Task data =
────────────────
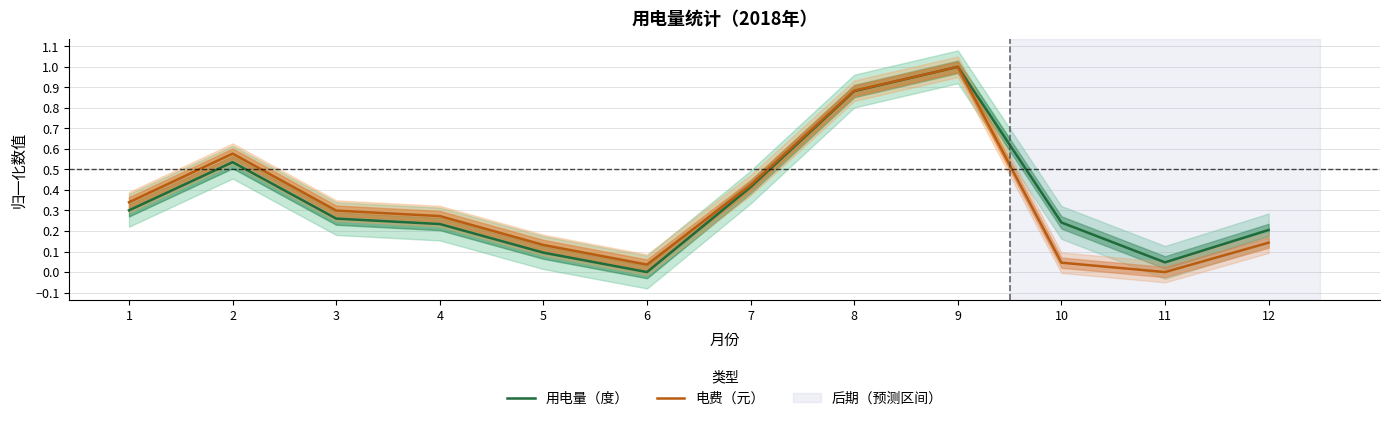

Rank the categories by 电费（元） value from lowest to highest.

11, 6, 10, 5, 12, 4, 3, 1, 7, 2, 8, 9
────────────────
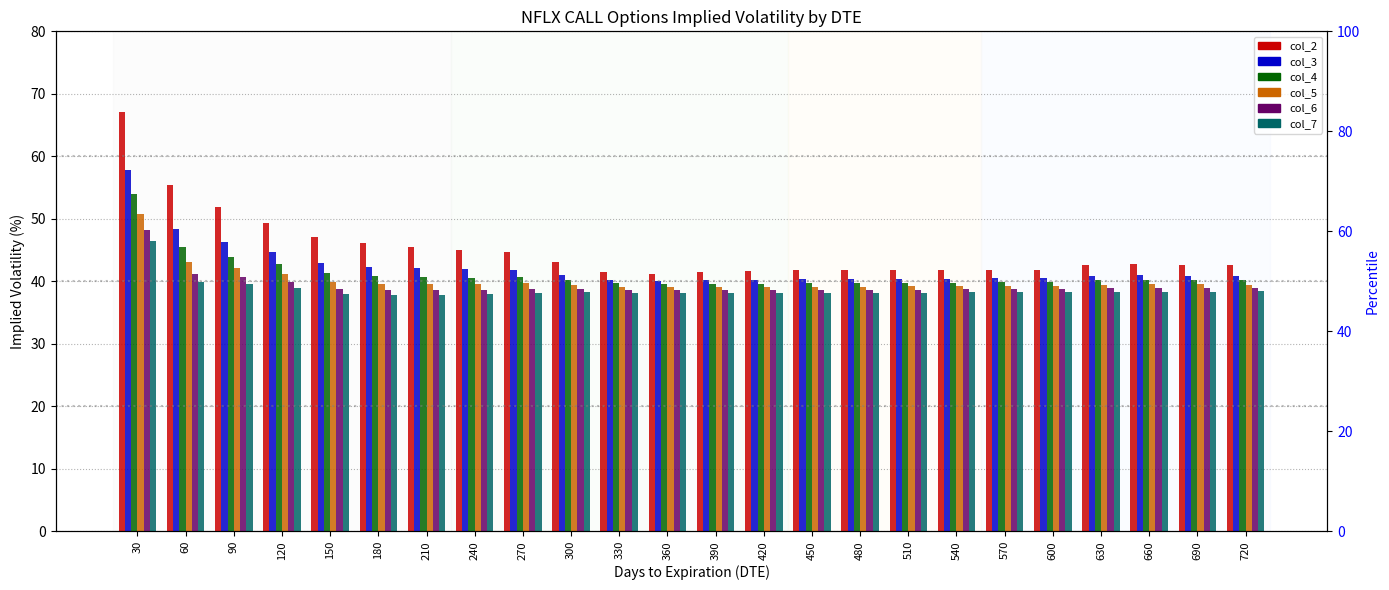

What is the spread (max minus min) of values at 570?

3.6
────────────────
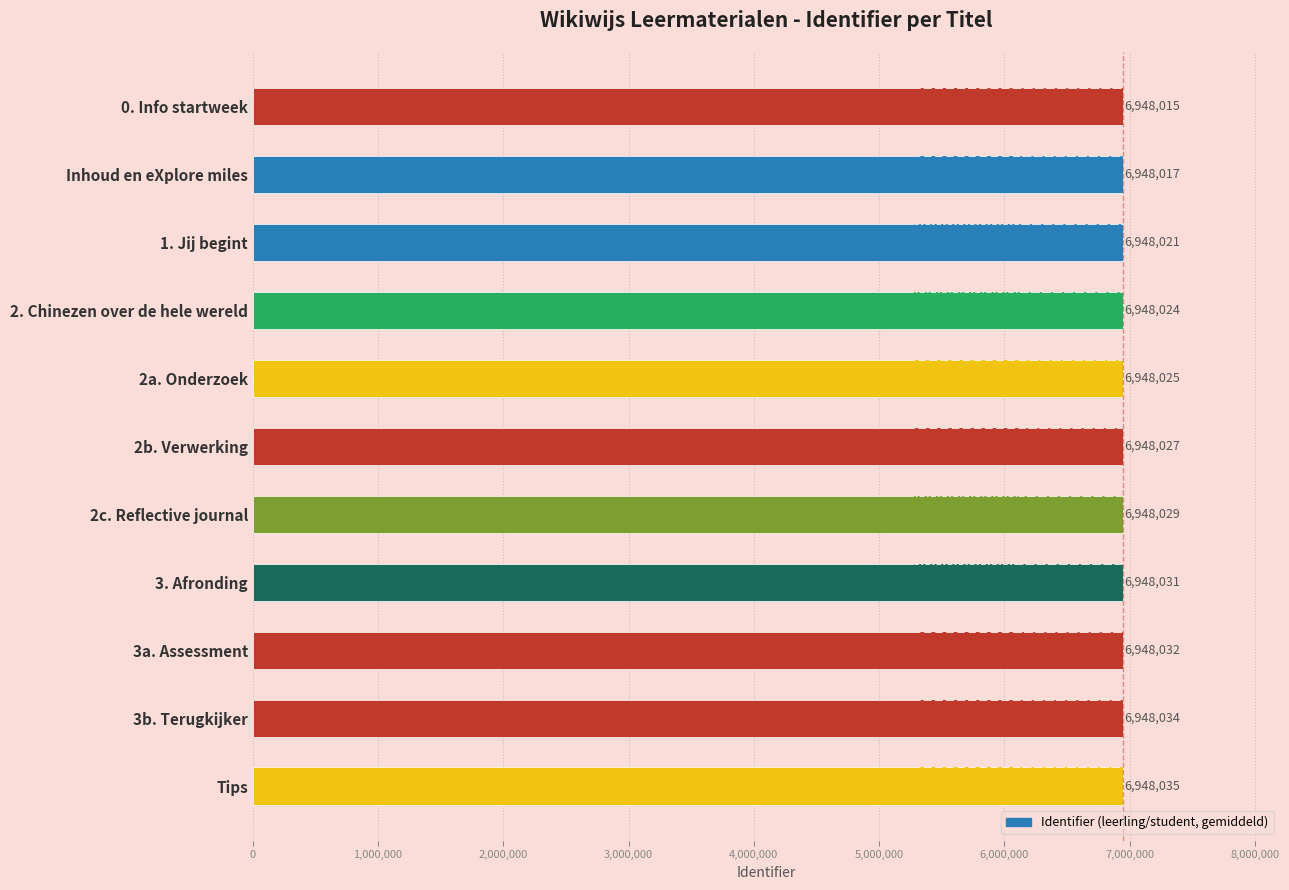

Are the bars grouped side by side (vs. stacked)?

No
────────────────
Work request =
Select and copy each line of the data above that contains the word "stacked".

Completed exercise =
Are the bars grouped side by side (vs. stacked)?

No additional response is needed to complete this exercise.